Friday, June 14, 2013

Books: Swamplandia, Balzac and The Curious Incident

Balzac and the Little Chinese Seamstress by Dai Sijie

Sijie tells the story of two teenagers in China post the cultural revolution sent to the mountains of Tibet to be re-educated. The narrator, and his friend, Luo, meet the daughter of the local seamstress and befriend her. They also discover a stash of foreign novels hidden by their friend Four Eyes and their world is opened. Sijie himself was reeducated in the mountain regions in China during the same time and this novel is said to be semi-autobiographical. He is an excellent author and the story keeps the reader engaged the whole time. The stories they discover (The Count of Monte Cristo for one) expand their horizons and provide stories that keep them in the favor of the village. Their relationships with the seamstress' daughter also proves to be enlightening and traumatizing all at the same time. All in all, I liked it but didn't love it. I give the story 3.5/5 stars.

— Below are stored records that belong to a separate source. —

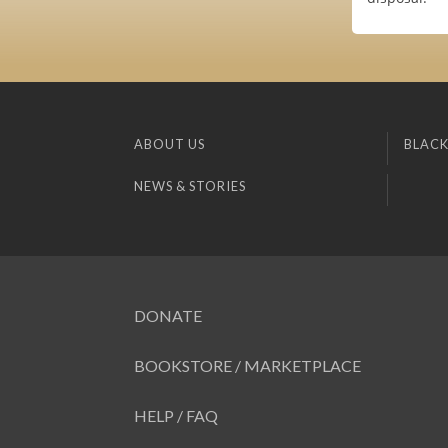
ABOUT US
BLACK
NEWS & STORIES
DONATE
BOOKSTORE / MARKETPLACE
HELP / FAQ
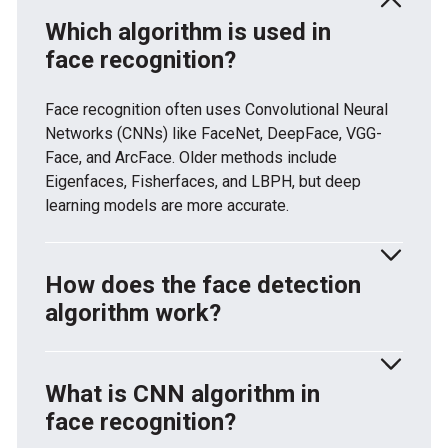
Which algorithm is used in
face recognition?
Face recognition often uses Convolutional Neural
Networks (CNNs) like FaceNet, DeepFace, VGG-
Face, and ArcFace. Older methods include
Eigenfaces, Fisherfaces, and LBPH, but deep
learning models are more accurate.
How does the face detection
algorithm work?
Face detection finds faces in images by spotting
patterns in pixel values. It uses Haar cascades,
What is CNN algorithm in
HOG + SVM, or deep learning models like MTCNN
face recognition?
and RetinaFace. These methods separate faces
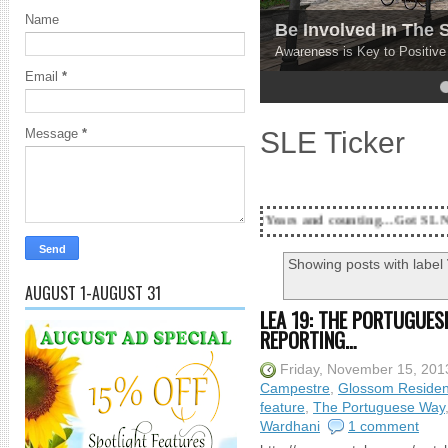
Name
Be Involved In The
Awareness is Key to Positiv
Email
*
4
5
SLE Ticker
Message
*
18 Years and counting...Got SL News? Get it Publ
Showing posts with label
AUGUST 1-AUGUST 31
LEA 19: THE PORTUGUES
REPORTING…
Friday, November 15, 201
Campestre
,
Glossom Residen
feature
,
The Portuguese Way
Wardhani
1 comment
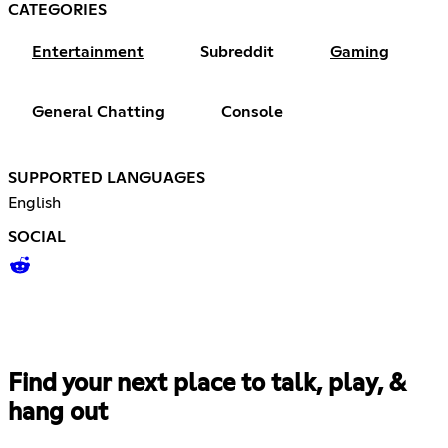
CATEGORIES
Entertainment
Subreddit
Gaming
General Chatting
Console
SUPPORTED LANGUAGES
English
SOCIAL
Find your next place to talk, play, &
hang out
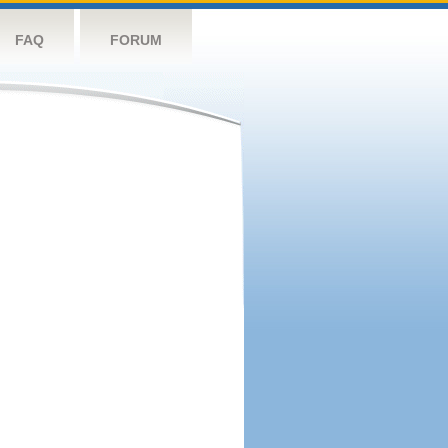
FAQ
FORUM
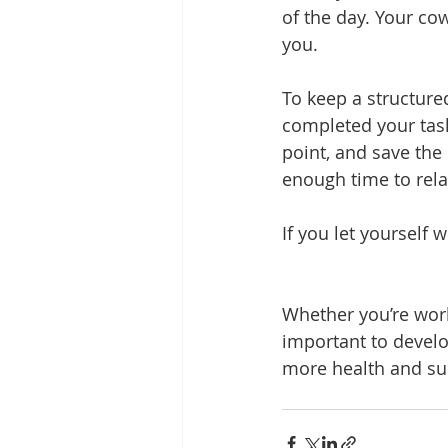
of the day. Your co
you.
To keep a structure
completed your task
point, and save the 
enough time to rela
If you let yourself
Whether you’re work
important to develo
more health and suc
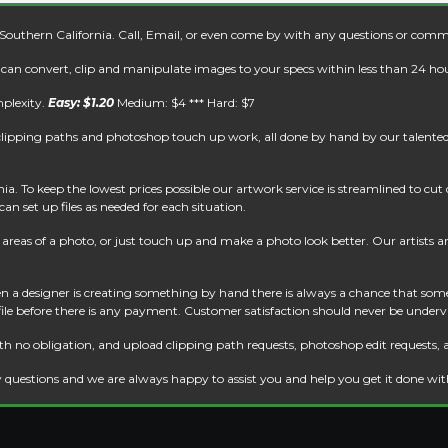
 Southern California. Call, Email, or even come by with any questions or comm
e can convert, clip and manipulate images to your specs within less than 24 hou
mplexity.
Easy: $1.20
Medium: $4 *** Hard: $7
clipping paths and photoshop touch up work, all done by hand by our talented 
. To keep the lowest prices possible our artwork service is streamlined to cu
an set up files as needed for each situation.
reas of a photo, or just touch up and make a photo look better. Our artists are 
 a designer is creating something by hand there is always a chance that some
 file before there is any payment. Customer satisfaction should never be underv
th no obligation, and upload clipping path requests, photoshop edit requests, 
 questions and we are always happy to assist you and help you get it done wi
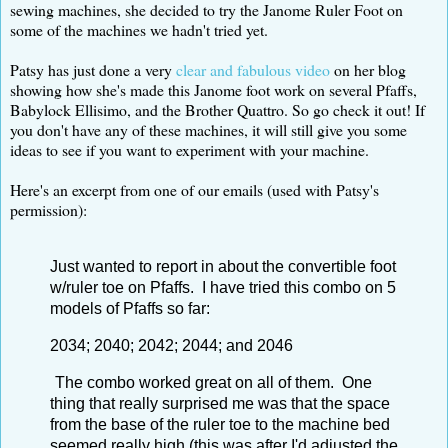
sewing machines, she decided to try the Janome Ruler Foot on
some of the machines we hadn't tried yet.
Patsy has just done a very
clear and fabulous video
on her blog
showing how she's made this Janome foot work on several Pfaffs,
Babylock Ellisimo, and the Brother Quattro. So go check it out! If
you don't have any of these machines, it will still give you some
ideas to see if you want to experiment with your machine.
Here's an excerpt from one of our emails (used with Patsy's
permission):
Just wanted to report in about the convertible foot
w/ruler toe on Pfaffs. I have tried this combo on 5
models of Pfaffs so far:
2034; 2040; 2042; 2044; and 2046
The combo worked great on all of them. One
thing that really surprised me was that the space
from the base of the ruler toe to the machine bed
seemed really high (this was after I'd adjusted the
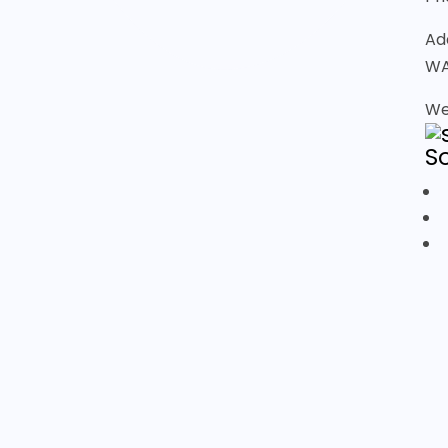
Ad
WA
We
S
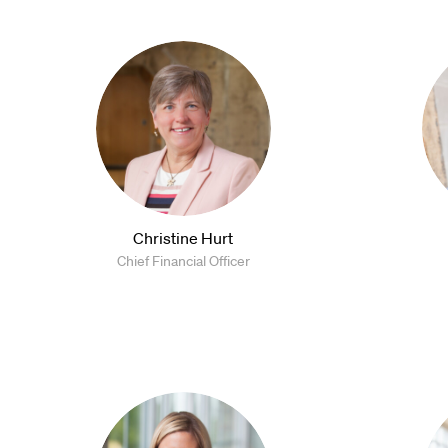
Christine Hurt
Chief Financial Officer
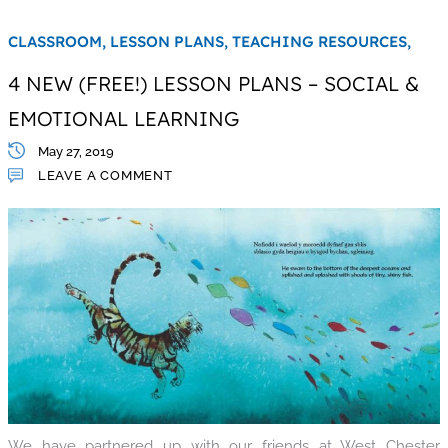
CLASSROOM,
LESSON PLANS,
TEACHING RESOURCES,
4 NEW (FREE!) LESSON PLANS – SOCIAL &
EMOTIONAL LEARNING
May 27, 2019
LEAVE A COMMENT
We have partnered up with our friends at West Chester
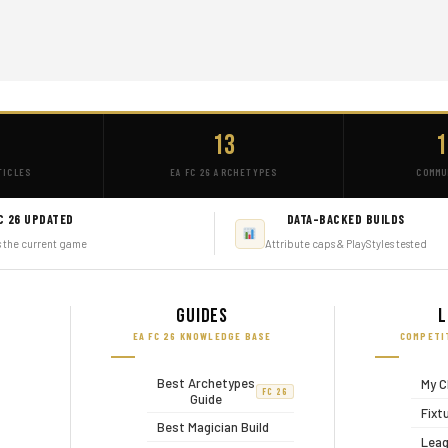
+
13
1
TICLES
EA FC 26 ARCHETYPES
COMMU
C 26 UPDATED
DATA-BACKED BUILDS
s the current game
Attribute caps & PlayStyles tested
Guides
L
EA FC 26 KNOWLEDGE BASE
COMPETI
Best Archetypes
My C
FC 26
Guide
Fixt
Best Magician Build
Leag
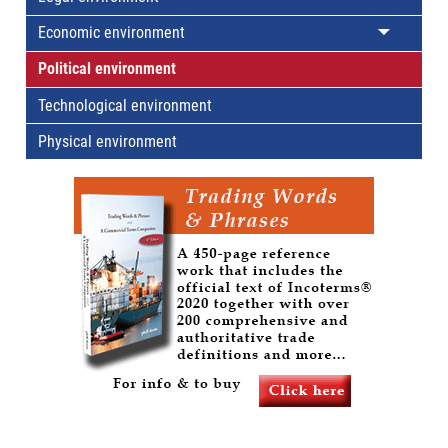
Economic environment
Political environment
Technological environment
Physical environment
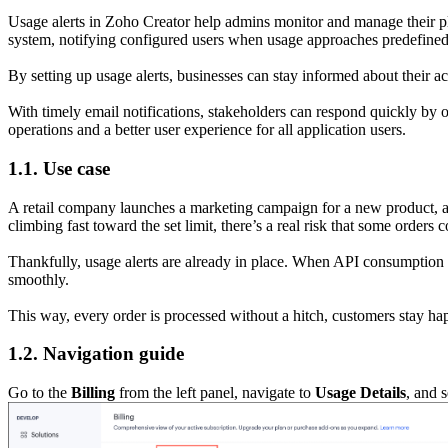
Usage alerts in Zoho Creator help admins monitor and manage their plat
system, notifying configured users when usage approaches predefined
By setting up usage alerts, businesses can stay informed about their ac
With timely email notifications, stakeholders can respond quickly by 
operations and a better user experience for all application users.
1.1. Use case
A retail company launches a marketing campaign for a new product, and
climbing fast toward the set limit, there’s a real risk that some orders 
Thankfully, usage alerts are already in place. When API consumption
smoothly.
This way, every order is processed without a hitch, customers stay h
1.2. Navigation guide
Go to the
Billing
from the left panel, navigate to
Usage Details
, and 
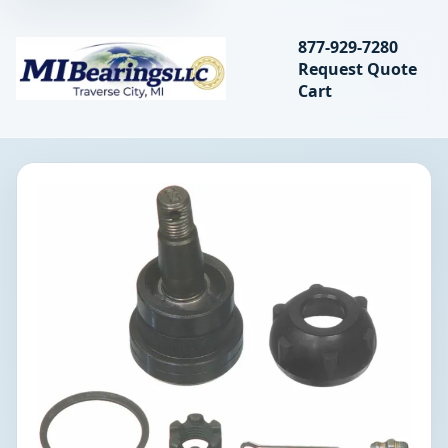
Search bearings, seal
877-929-7280
Request Quote
MIBearings LLC
Cart
Search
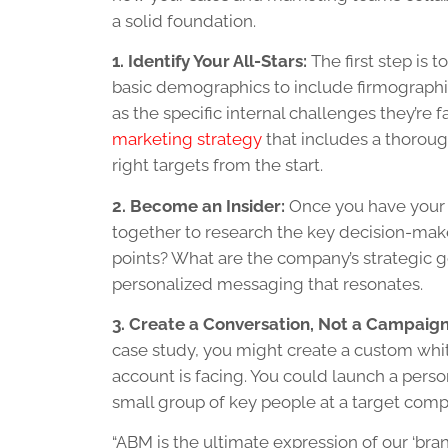
a solid foundation.
1. Identify Your All-Stars:
The first step is t
basic demographics to include firmographic
as the specific internal challenges they’r
marketing strategy
that includes a thoroug
right targets from the start.
2. Become an Insider:
Once you have your t
together to research the key decision-make
points? What are the company’s strategic go
personalized messaging that resonates.
3. Create a Conversation, Not a Campaign
case study, you might create a custom whit
account is facing. You could launch a perso
small group of key people at a target comp
“ABM is the ultimate expression of our ‘bra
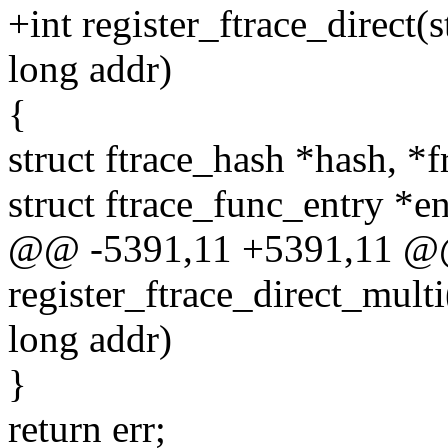
+int register_ftrace_direct(
long addr)
{
struct ftrace_hash *hash, 
struct ftrace_func_entry *e
@@ -5391,11 +5391,11 @
register_ftrace_direct_multi
long addr)
}
return err;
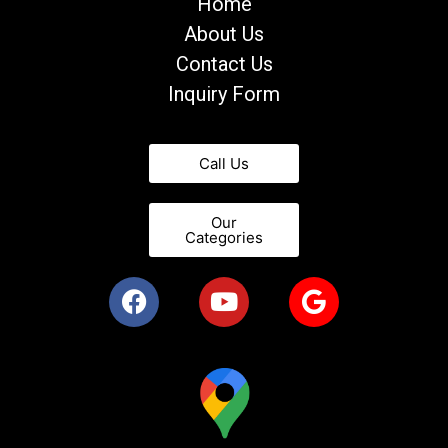
Home
About Us
Contact Us
Inquiry Form
Call Us
Our
Categories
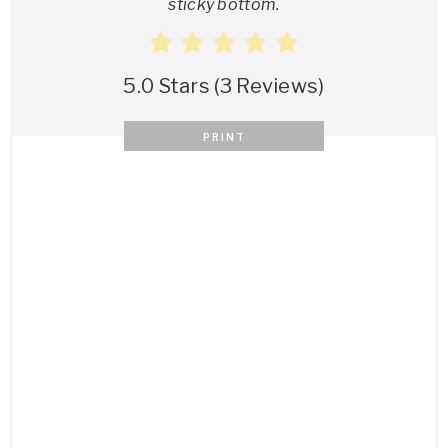
sticky bottom.
5.0 Stars
(
3 Reviews
)
PRINT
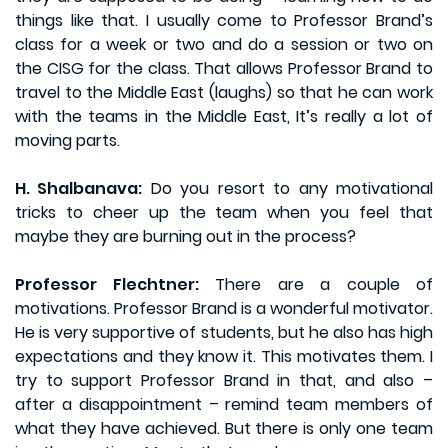
things like that. I usually come to Professor Brand’s
class for a week or two and do a session or two on
the CISG for the class. That allows Professor Brand to
travel to the Middle East (laughs) so that he can work
with the teams in the Middle East, It’s really a lot of
moving parts.
H. Shalbanava:
Do you resort to any motivational
tricks to cheer up the team when you feel that
maybe they are burning out in the process?
Professor Flechtner:
There are a couple of
motivations. Professor Brand is a wonderful motivator.
He is very supportive of students, but he also has high
expectations and they know it. This motivates them. I
try to support Professor Brand in that, and also –
after a disappointment – remind team members of
what they have achieved. But there is only one team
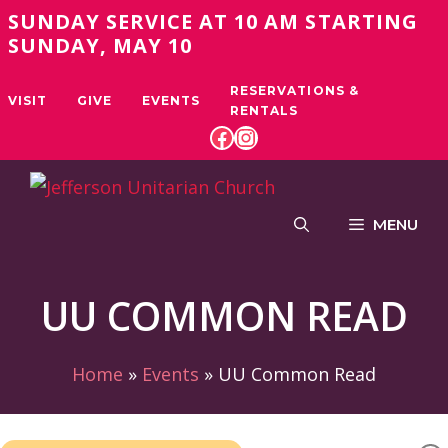
Skip
SUNDAY SERVICE AT 10 AM STARTING
to
SUNDAY, MAY 10
content
RESERVATIONS &
VISIT
GIVE
EVENTS
RENTALS
FACEBOOK
INSTAGRAM
MENU
UU COMMON READ
Home
»
Events
»
UU Common Read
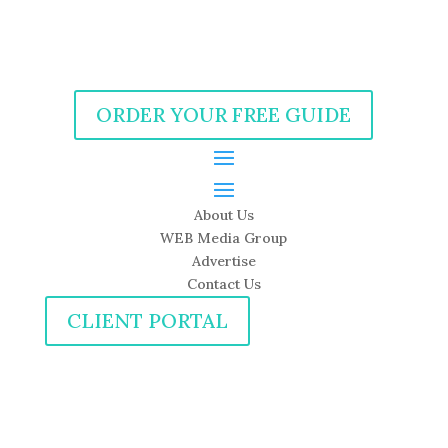
ORDER YOUR FREE GUIDE
About Us
WEB Media Group
Advertise
Contact Us
CLIENT PORTAL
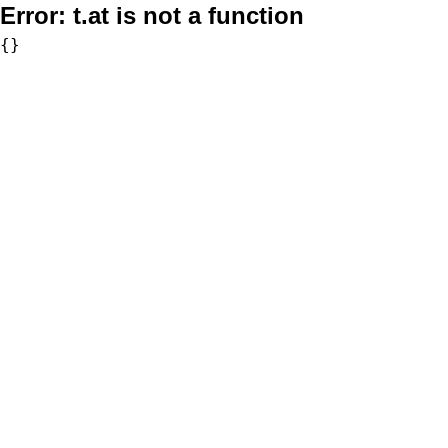
Error:
t.at is not a function
{}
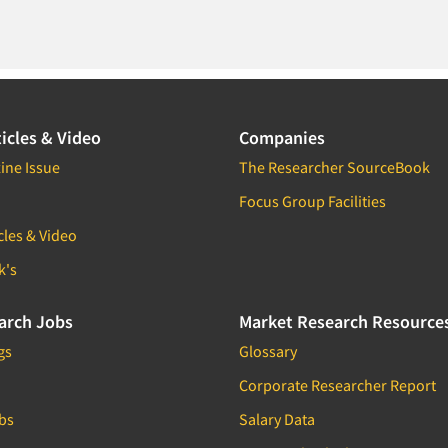
icles & Video
Companies
ine Issue
The Researcher SourceBook
Focus Group Facilities
cles & Video
k's
arch Jobs
Market Research Resource
gs
Glossary
Corporate Researcher Report
bs
Salary Data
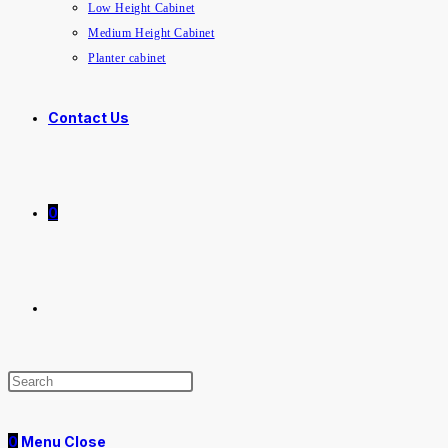
Low Height Cabinet
Medium Height Cabinet
Planter cabinet
Contact Us
0
0
Menu
Close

Swamplandia! by Karen Russell

I was absolutely sucked in by the cover and title of this book. From Amazon, "Thirteen-year-old Ava Bigtree has lived her entire life at Swamplandia!, her family’s island home and gator-wrestling theme park in the Florida Everglades." After Ava's mother gets sick, The Chief (their dad) disappears to the mainland, Kiwi, her older brother, leaves to work at a rival theme park, and her sister falls in love with a ghost. This book is a crazy story about this family's life in florida swamp, which seems so surreal to me. The life of this family is so out of reality and chaotic I really felt for little Ava. She is left to her own devices and feels responsbile for her family and her beloved Swamplandia. I didn't think I actually liked the book but the final 50 pages really sucked me in. I give it another 3.5/5 stars since it took me awhile to get in to it.
The Curious Incident of the Dog in the Night-time by Mark Haddon

This is written from the perspective of Christopher John Francis Boone, an autistic 15-year-old, who tries to solve the mystery of a murdered dog in his neighborhood. He loves his pet rat, Toby, math and watching nature videos and the chapters in the book are all prime numbers. Haddon does an excellent job (or it seems like he does at least) of getting into the head of an autistic teenagers, it really feels like you're reading a journal Christopher wrote. Becuase of that I felt like the story is challenging to really get into. Still, you really get the feeling of how much his Dad loves him, despite their issues, and the reasons behind his choices. Thankfully, it ends well, which is why I give it 3/5 stars.